Wednesday, October 12, 2016

Shifting paradigms in the world of BigData

In building the next generation of applications, companies and stakeholders need to adopt new paradigms. The need for this shift is predicated on the fundamental belief that building a new application at scale requires tailored solutions to that application’s unique challenges, business model and ROI. Some things change, and I’d like to point to some of that changes.

Event Driven vs. CRUD
Software development traditionally is driven by entity-relation modeling and CRUD operations on that data. The modern world isn’t about data at rest, it’s about being responsive to events in flight. This doesn’t mean that you don’t have data at rest, but that this data shouldn’t be organized in silos.
The traditional CRUD model is neither expressive nor responsive, given by the amount of uncountable available data sources. Since all data is structured somehow, an RDBMS isn't able to store and work with data when the schema isn't known (schema on write). That makes the use of additional free available data more like an adventure than a valid business model, given that the schema isn't known and can change rapidly. Event driven approaches are much more dynamical, open and make the data valuable for other processes and applications. The view to the data is defined by the use of the data (schema on read). This views can be created manually (Data Scientist), automatically (Hive and Avro for example) or explorative (R, AI, NNW).

Centralized vs Siloed Data Stores
BigData projects often fail by not using a centralized data store, often refereed as Data Lake or Data Hub. It’s essential to understand the idea of a Data Lake and the need for it. Siloed solutions (aka data warehouse solutions) have only data which match the schema and nothing else. Every schema is different, and often it’s impossible to use them in new analytic applications. In a Data Lake the data is stored as it is - originally, untouched, uncleaned, disaggregated. That makes the entry (or low hanging fruit) mostly easy - just start to catch all data you can get. Offload RDBMS and DWs to your Hadoop cluster and start the journey by playing with that data, even by using 3rd party tools instead to develop own tailored apps. Even when this data comes from different DWH's, mining and correlating them often brings treasures to light.

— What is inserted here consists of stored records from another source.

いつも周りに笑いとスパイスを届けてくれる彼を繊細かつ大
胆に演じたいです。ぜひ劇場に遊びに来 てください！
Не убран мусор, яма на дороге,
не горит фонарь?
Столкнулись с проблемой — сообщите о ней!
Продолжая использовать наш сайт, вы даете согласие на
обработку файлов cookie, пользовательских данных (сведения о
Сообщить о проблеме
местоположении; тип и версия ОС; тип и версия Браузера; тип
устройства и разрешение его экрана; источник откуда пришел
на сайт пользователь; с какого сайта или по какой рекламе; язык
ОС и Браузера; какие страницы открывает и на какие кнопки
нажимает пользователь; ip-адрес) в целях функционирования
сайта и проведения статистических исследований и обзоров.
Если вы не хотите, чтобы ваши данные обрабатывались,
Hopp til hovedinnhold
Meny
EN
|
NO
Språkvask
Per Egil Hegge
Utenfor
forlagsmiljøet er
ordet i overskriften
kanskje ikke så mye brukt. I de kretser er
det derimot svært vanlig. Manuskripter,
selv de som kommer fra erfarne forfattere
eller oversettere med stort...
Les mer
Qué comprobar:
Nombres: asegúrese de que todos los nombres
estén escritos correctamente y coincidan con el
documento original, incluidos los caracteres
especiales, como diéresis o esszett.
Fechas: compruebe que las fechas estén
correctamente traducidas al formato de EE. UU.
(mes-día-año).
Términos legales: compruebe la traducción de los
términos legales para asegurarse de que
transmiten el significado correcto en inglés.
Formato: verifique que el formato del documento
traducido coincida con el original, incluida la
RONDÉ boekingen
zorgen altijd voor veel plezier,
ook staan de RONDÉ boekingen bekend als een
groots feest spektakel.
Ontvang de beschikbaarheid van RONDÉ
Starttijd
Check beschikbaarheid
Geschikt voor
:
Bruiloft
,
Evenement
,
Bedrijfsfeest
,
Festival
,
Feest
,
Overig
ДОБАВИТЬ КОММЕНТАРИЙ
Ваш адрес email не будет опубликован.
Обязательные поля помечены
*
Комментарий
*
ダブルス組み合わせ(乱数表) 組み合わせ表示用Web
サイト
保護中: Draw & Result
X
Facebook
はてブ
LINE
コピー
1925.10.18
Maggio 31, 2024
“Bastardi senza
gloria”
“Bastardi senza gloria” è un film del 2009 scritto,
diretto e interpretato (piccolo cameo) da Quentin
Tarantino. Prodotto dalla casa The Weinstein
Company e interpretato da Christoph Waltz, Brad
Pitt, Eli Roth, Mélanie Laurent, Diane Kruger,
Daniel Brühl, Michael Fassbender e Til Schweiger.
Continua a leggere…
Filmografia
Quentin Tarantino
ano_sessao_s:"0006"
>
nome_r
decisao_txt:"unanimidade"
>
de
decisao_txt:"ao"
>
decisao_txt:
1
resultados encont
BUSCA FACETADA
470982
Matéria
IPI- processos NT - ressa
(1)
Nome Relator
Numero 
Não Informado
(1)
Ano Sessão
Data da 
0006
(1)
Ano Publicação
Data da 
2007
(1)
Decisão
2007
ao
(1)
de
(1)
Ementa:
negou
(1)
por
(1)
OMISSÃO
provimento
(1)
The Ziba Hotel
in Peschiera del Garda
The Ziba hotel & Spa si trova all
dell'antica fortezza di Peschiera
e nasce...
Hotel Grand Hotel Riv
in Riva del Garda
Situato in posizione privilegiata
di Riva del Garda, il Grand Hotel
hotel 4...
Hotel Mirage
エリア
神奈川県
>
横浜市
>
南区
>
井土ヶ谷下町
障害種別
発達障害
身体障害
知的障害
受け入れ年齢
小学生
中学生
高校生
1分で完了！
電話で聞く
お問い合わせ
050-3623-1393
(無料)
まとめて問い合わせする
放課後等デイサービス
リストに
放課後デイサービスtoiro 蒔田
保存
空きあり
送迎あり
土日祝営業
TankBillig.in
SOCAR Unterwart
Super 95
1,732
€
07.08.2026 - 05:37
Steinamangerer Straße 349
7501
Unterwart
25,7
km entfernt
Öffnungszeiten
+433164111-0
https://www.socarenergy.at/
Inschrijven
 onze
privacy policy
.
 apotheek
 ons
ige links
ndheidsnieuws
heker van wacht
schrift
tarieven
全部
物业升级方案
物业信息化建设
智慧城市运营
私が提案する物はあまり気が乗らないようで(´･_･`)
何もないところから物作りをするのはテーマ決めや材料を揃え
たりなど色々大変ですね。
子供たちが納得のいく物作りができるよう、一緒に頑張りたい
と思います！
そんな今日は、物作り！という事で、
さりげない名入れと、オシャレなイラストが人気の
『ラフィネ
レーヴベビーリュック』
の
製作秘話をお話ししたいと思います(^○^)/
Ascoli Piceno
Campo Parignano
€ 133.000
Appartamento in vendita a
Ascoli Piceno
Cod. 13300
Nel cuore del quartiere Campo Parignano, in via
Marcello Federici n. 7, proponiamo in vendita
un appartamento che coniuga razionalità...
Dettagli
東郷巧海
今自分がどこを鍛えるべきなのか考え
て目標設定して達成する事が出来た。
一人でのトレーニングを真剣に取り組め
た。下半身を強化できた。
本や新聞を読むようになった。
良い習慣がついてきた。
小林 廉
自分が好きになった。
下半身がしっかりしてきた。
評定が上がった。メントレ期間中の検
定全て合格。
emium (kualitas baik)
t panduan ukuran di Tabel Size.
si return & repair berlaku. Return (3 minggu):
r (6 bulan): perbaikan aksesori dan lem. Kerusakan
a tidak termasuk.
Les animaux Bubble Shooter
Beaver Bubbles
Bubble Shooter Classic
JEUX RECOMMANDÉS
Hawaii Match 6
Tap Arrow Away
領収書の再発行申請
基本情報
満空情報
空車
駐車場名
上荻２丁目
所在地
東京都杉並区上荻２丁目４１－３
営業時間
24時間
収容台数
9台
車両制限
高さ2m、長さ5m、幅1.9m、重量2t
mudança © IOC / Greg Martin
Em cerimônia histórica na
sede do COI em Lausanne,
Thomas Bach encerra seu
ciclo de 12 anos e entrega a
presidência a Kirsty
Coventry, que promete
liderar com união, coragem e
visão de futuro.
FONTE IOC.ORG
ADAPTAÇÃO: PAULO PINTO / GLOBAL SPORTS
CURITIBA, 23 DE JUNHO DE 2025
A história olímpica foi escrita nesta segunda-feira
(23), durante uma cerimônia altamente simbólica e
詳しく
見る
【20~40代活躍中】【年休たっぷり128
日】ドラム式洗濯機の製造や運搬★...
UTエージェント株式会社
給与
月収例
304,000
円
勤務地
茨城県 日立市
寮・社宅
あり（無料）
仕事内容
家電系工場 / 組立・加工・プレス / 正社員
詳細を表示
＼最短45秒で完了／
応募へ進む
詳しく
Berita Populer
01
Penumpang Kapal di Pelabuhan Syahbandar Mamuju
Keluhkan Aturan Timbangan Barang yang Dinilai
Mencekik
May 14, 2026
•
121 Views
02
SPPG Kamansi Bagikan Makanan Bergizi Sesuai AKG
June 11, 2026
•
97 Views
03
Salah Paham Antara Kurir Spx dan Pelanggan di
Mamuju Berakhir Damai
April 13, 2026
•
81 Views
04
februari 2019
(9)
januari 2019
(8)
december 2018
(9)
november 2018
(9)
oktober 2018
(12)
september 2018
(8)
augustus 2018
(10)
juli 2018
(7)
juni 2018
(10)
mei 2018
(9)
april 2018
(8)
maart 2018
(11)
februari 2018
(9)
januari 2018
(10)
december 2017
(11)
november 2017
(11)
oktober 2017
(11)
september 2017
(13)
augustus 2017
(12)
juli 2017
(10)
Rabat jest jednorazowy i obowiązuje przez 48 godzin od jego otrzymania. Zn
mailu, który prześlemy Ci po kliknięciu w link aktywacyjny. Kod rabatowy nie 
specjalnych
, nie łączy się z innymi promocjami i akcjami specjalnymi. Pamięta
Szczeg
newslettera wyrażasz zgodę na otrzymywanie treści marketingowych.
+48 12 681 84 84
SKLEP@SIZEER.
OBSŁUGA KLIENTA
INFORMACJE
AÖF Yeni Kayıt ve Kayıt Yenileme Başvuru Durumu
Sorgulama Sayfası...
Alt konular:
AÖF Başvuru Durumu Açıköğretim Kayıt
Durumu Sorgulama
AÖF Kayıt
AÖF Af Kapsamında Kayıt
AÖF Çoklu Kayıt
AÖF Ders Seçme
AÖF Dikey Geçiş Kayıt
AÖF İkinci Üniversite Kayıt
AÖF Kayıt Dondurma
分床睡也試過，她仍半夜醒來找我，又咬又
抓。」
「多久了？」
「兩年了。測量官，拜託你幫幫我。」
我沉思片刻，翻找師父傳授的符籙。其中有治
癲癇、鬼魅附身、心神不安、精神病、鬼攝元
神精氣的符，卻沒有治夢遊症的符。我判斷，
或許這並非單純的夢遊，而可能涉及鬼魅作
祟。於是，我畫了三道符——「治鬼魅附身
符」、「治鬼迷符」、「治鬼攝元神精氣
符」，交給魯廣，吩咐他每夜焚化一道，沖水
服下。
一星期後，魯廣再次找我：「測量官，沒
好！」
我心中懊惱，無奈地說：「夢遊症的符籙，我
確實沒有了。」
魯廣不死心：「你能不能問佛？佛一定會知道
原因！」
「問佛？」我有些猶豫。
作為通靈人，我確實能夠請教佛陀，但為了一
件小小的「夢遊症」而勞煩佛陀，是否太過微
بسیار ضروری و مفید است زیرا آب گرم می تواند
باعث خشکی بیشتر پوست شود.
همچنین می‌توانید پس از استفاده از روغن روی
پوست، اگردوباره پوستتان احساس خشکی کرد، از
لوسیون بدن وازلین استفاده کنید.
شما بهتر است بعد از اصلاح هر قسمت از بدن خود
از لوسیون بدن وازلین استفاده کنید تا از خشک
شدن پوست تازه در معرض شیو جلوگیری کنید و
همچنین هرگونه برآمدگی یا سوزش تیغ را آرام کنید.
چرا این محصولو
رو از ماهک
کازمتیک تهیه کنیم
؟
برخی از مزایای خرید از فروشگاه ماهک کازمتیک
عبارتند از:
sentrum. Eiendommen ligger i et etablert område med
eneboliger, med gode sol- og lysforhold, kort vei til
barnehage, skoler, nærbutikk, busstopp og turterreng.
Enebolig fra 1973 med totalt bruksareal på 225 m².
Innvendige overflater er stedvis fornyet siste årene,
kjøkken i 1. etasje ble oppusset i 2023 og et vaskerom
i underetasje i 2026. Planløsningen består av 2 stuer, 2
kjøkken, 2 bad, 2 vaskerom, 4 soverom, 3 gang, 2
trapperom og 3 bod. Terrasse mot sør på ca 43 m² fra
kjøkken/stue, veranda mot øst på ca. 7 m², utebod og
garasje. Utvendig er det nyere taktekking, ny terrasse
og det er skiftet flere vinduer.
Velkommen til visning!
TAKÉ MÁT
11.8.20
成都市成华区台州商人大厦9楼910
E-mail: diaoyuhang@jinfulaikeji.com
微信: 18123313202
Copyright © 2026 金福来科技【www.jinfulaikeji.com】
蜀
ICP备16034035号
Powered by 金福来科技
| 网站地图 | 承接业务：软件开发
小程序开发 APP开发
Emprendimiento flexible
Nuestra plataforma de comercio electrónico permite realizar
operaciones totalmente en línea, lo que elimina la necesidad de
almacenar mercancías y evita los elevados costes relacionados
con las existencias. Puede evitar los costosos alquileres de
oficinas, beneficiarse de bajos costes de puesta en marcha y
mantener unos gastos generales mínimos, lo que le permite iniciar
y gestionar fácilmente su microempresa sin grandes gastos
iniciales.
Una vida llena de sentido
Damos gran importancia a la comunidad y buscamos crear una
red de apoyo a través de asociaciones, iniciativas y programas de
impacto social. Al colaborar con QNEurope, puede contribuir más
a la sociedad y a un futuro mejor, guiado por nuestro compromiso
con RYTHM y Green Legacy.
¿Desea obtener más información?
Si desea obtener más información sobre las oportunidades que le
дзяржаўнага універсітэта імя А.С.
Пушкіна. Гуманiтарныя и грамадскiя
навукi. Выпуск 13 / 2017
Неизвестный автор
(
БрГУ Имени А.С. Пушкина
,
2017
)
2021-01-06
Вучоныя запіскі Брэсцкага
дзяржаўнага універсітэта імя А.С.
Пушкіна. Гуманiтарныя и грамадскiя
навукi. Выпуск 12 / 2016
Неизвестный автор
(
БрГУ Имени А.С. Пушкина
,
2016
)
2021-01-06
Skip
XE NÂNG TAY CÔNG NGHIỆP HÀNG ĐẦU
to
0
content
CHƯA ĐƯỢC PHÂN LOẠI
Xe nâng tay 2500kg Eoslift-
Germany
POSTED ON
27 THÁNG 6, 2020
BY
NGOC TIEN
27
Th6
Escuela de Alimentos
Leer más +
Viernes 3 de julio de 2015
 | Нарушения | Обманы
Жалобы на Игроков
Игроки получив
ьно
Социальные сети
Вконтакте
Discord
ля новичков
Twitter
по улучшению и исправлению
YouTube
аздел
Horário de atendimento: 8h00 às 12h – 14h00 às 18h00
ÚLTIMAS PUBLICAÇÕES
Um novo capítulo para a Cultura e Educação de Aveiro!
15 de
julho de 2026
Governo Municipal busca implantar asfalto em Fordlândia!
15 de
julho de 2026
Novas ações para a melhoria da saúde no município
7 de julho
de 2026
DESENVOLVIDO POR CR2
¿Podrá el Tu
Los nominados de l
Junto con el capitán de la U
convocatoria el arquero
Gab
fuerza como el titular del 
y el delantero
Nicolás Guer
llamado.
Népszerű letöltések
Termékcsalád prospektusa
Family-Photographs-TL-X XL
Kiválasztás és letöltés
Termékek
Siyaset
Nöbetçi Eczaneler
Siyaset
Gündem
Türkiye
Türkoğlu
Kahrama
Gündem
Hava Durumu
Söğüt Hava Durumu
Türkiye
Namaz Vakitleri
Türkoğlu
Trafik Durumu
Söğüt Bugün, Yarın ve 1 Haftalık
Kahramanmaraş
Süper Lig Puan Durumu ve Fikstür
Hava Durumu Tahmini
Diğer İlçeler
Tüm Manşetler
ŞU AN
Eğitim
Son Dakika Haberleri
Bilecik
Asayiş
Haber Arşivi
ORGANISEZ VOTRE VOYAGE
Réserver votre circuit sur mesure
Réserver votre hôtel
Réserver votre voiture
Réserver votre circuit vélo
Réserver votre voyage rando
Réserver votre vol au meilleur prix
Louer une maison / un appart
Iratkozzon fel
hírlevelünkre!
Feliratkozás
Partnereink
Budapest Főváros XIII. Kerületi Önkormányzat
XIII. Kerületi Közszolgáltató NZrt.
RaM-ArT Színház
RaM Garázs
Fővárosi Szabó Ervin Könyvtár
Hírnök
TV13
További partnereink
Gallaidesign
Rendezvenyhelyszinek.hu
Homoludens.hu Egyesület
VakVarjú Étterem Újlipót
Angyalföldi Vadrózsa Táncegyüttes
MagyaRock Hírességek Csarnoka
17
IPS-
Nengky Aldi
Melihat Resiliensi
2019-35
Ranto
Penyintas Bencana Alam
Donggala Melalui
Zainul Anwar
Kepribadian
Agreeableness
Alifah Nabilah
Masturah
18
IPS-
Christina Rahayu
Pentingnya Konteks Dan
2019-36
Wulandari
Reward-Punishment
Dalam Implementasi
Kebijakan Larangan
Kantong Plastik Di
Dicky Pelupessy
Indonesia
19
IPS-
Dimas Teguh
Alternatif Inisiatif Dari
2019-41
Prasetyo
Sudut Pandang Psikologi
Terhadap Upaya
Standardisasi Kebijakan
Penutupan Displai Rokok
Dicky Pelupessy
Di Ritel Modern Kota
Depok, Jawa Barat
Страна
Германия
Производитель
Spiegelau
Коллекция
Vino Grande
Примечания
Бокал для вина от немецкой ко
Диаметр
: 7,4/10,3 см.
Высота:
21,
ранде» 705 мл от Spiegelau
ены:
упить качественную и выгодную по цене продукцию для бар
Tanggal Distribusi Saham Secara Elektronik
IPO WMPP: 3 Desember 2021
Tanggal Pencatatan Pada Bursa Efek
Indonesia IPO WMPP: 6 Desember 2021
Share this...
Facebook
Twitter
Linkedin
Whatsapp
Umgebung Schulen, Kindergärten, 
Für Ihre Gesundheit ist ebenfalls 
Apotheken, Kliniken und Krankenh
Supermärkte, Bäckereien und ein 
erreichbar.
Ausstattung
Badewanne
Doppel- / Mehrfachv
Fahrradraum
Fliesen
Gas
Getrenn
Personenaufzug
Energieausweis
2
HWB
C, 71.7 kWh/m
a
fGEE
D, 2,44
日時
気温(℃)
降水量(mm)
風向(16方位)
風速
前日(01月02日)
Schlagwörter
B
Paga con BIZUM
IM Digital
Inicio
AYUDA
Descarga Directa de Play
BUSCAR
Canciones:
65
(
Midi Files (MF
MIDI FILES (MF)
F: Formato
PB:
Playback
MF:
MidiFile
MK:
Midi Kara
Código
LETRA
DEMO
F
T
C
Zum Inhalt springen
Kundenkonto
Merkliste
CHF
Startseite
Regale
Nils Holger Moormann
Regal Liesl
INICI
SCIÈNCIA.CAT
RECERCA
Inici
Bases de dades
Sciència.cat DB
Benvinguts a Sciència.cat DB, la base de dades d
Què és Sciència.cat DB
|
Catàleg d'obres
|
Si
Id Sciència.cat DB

Scaled vs. Monolith Development
Custom processing at scale involves tailored algorithms, be they custom Hadoop jobs, in-memory approaches for matching and augmentation or 3rd party applications. Hadoop is nothing more (or less) than a framework which allows the user to work within a distributed system, splitting workloads into smaller tasks and let those tasks run on different nodes. The interface to that system are reusable API's and Libraries. That makes the use of Hadoop so convenient - the user doesn't need to take care about the distribution of tasks nor to know exactly how the framework works. Additionally, every piece of written code can be reused by others without having large code depts.
On the other hand Hadoop gives the user an interface to configure the framework to match the application needs dynamically on runtime, instead of having static configurations like traditional processing systems.

Having this principles in mind by planning and architecting new applications, based on Hadoop or similar technologies doesn’t guarantee success, but it lowers the risk to get lost. Worth to note that every success has had many failures before. Not trying to create something new is the biggest mistake we can made, and will result sooner or later in a total loss.